We also compared four INDEL loci in DIPlex kit (rs2307959, rs1305047, rs16438, and rs1611001); they were involved in the study by Pimenta and Pena [6]. The differences between our study and published results were nonsignificant. These findings indicate that selected markers have high discrimination power among different populations. This is an essential assumption for a robust forensic kit.

Linkage disequilibrium

To test whether loci that are located on the same chromosome show allelic association, we applied linkage disequilibrium test. SNPAnalyzer v1.2 as an internet-based software was used. This test showed no significant allelic association between all 30 markers, so they could be treated as independent ones.

Forensic efficiency

Forensic parameters were also evaluated in this study. We tested the efficiency of DIPplex Kit by PM and PD. PM was 1 in 6.8 × 1012, which is lower than PM for STR kits, but it is comparable with other INDEL-based studies (Table 1) [46]. Combined PD reached 99.9999999999% (see Electronic supplementary material). In every locus API was higher than one, therefore proving usefulness of selected loci in paternity testing. Combined PI was about 27,000, so probability of paternity assuming 50% prior probability was 99.99%. Although obtained value is less than probability of paternity for Combined DNA Index System (CODIS) loci, it is still sufficient for paternity to be practically proven. For example, probability of paternity in one case increased from 99.99999 to 99.9999999999 by combining both STR (PowerPlex 16 HS) and INDEL (DIPplex) analysis (Table 2). Despite that we did not perform linkage disequilibrium test between STR markers in PowerPlex 16 HS and INDEL markers in DIPplex Kit, minimal 10-Mb distance between INDEL and STR markers is in our opinion enough for treating all markers as independent ones. Therefore DIPplex kit could be used independently in simple trios but more probably as an additional panel of markers in complicated kinship analysis [11]. With regard to the problem of paternity tests, we also measured informativity of this marker set for kinship testing. Since marker set informativity equals twice the amount of INDELs multiplied by their average gene diversity [12], we received the value 29.76 in our case, which equals to the amount of markers in the DIPplex kit. Marker set informativity of the DIPplex kit in the Czech population reveal an exclusion power at a similar level of 29.76 maximally informative SNPs. The published studies employed similar numbers of INDEL markers, Pimenta and Pena [6] used 40 markers, Pereira et al. [5] 38, and Li et al. [4] 29 markers. As the markers involved in these studies were different with no or minimal overlap, it seems that the forensic parameters are dependent mainly on the total number of examined INDELs (Table 1).

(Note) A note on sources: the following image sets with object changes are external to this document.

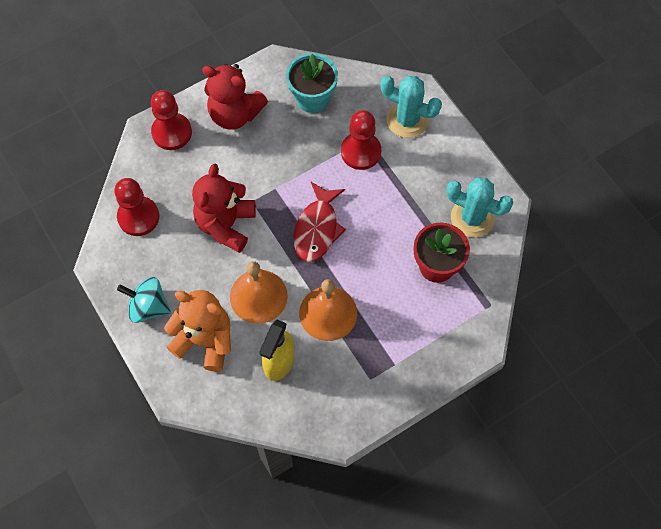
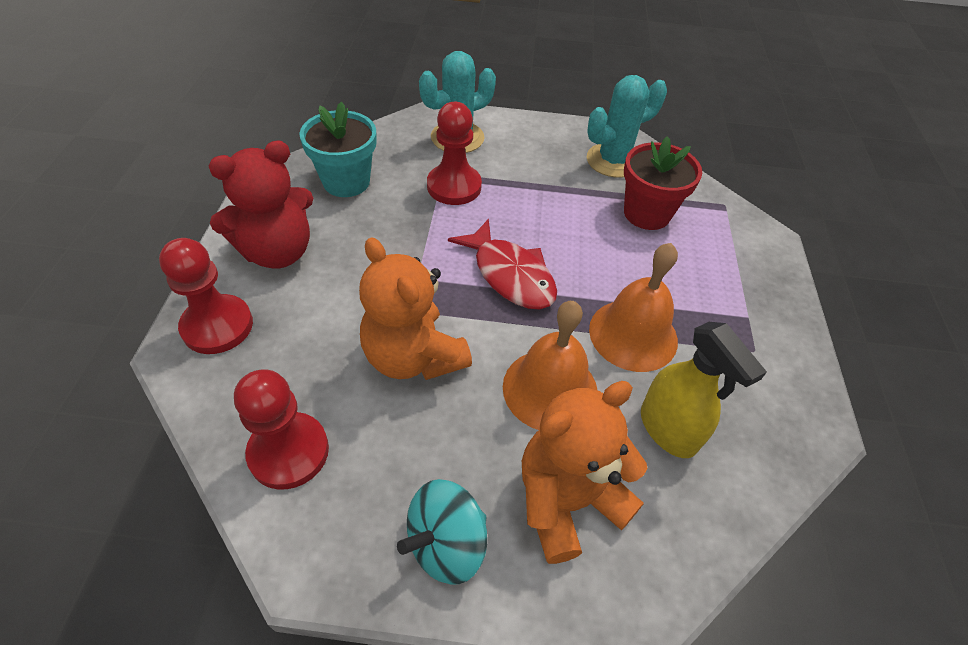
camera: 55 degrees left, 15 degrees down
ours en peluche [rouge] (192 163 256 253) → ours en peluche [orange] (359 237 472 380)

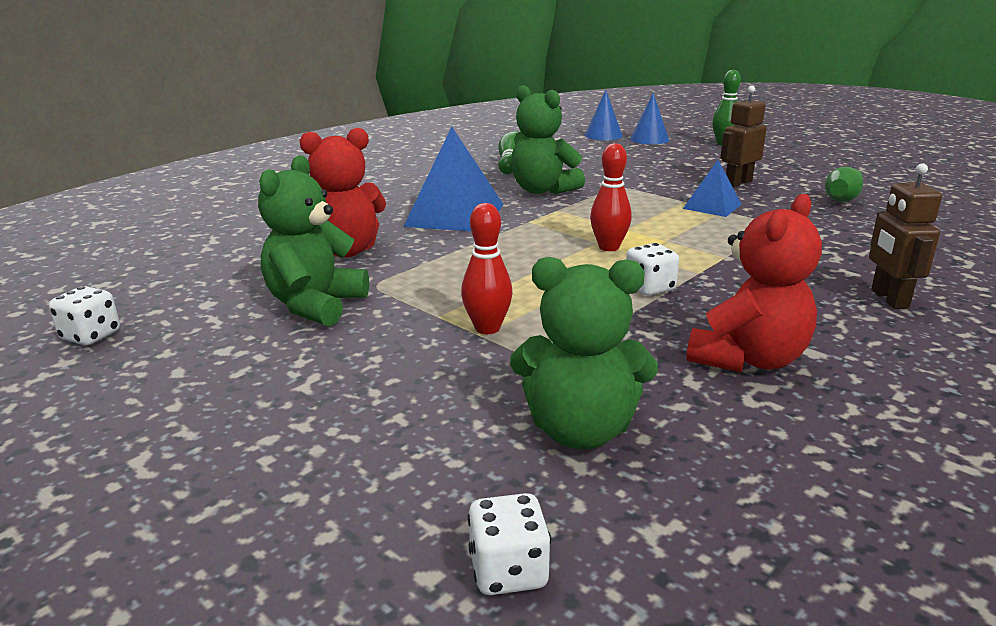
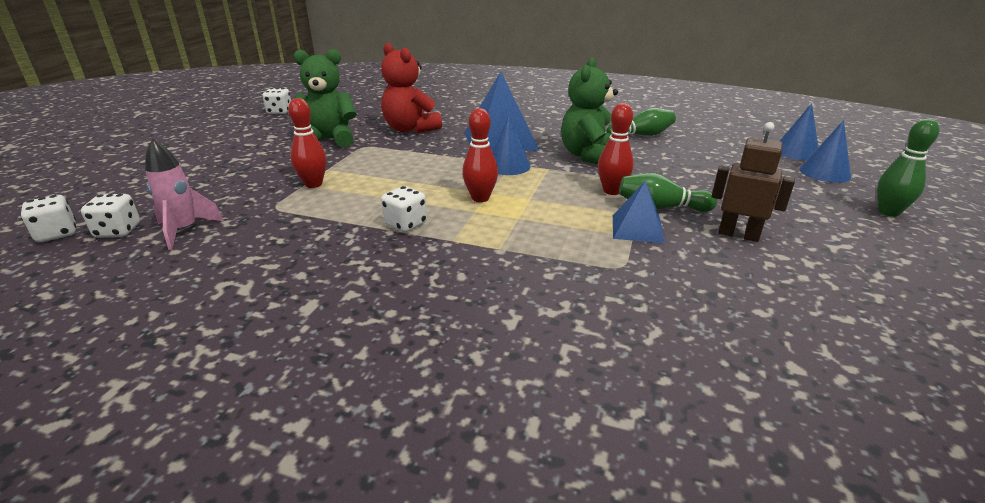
camera: 65 degrees right, 5 degrees up
robot [marron] (869 163 942 309) → -
quille [vert] (825 167 863 202) → quille [vert] (619 173 717 212), move
ours en peluche [rouge] (686 194 822 373) → -
ours en peluche [vert] (510 257 658 449) → fusée [rose] (145 139 224 250)
- → quille [rouge] (598 103 634 195)
- → cône [bleu] (492 115 531 175)
- → dé [blanc] (81 194 140 238)

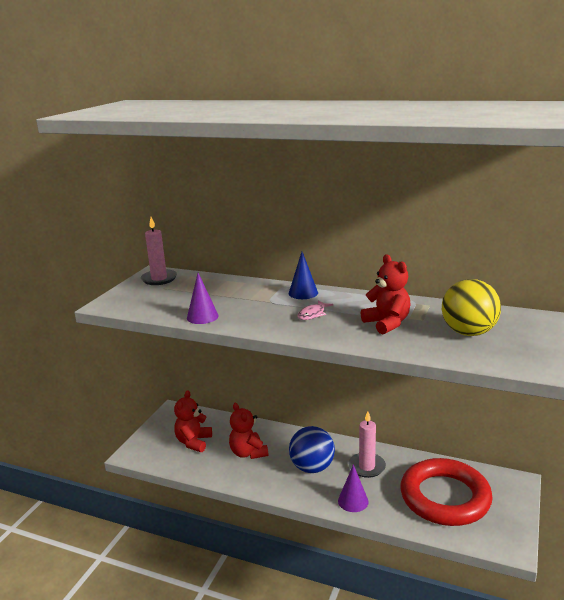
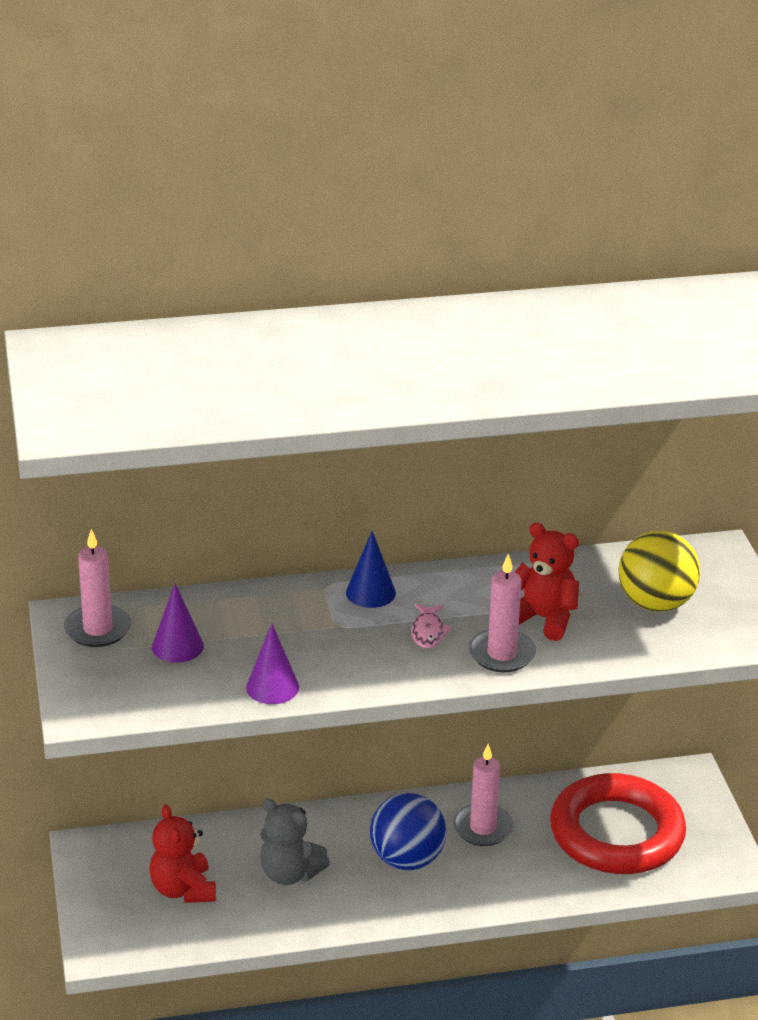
camera: 35 degrees left, 10 degrees up
ours en peluche [rouge] (229 403 268 459) → ours en peluche [gris] (260 799 330 885)
cône [violet] (338 464 368 512) → cône [violet] (152 583 204 663), move
- → bougie [rose] (469 554 536 672)

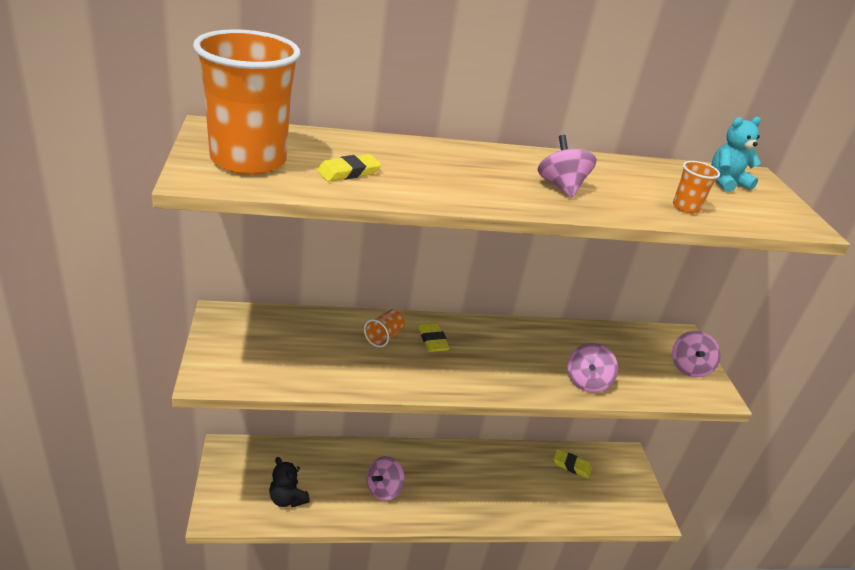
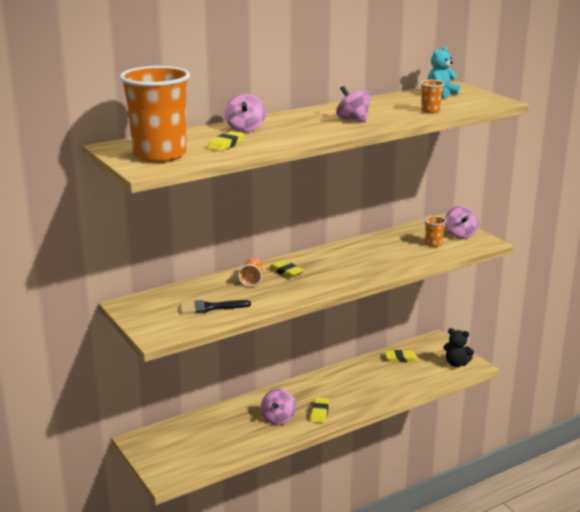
camera: 20 degrees left, 10 degrees down
toupie [rose] (568 343 618 393) → toupie [rose] (225 94 266 132), move
ours en peluche [noir] (269 457 310 508) → ours en peluche [noir] (443 328 474 367), move
- → gobelet [orange] (424 216 446 247)
- → pinceau [noir] (180 300 251 314)
- → gomme [jaune] (310 397 329 423)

Table 1 Comparison of combined probability of a match for different INDEL sets and STR kits
Table 2 Example of combining STR and INDEL analysis for paternity testing

Conclusions

In this study we presented validation of a new DIPplex Kit (QIAGEN) for the use in the Czech population and we compared our data with few existing INDEL-based studies published till today [46]. The kit contains a panel of 30 INDEL loci. Since we found no LD between all 30 markers, the whole markers panel can be treated as an independent loci set. No significant differences in allele frequencies from European and Asian populations were detected. The API and CPI values achieved in our study led to the conclusion that the DIPplex Kit could be applied as an addition to STR markers for solution of complicated kinship cases, thus increasing power of DNA evidence. The DIPplex Kit could be used as an independent assay for paternity testing with the reduced risk of mutation events during the gametogenesis. However, occasionally paternity indices obtained using the DIPlex kit only may not reach levels comparable to microsatellite CODIS loci. After optimization of buffer content and primer design by the manufacturer, the DIPplex Kit could be used also for analysis of degraded and/or inhibited samples. Data obtained from DIPplex kit could be analyzed by tools used for routine STR analysis and do not require any change in laboratory workflow.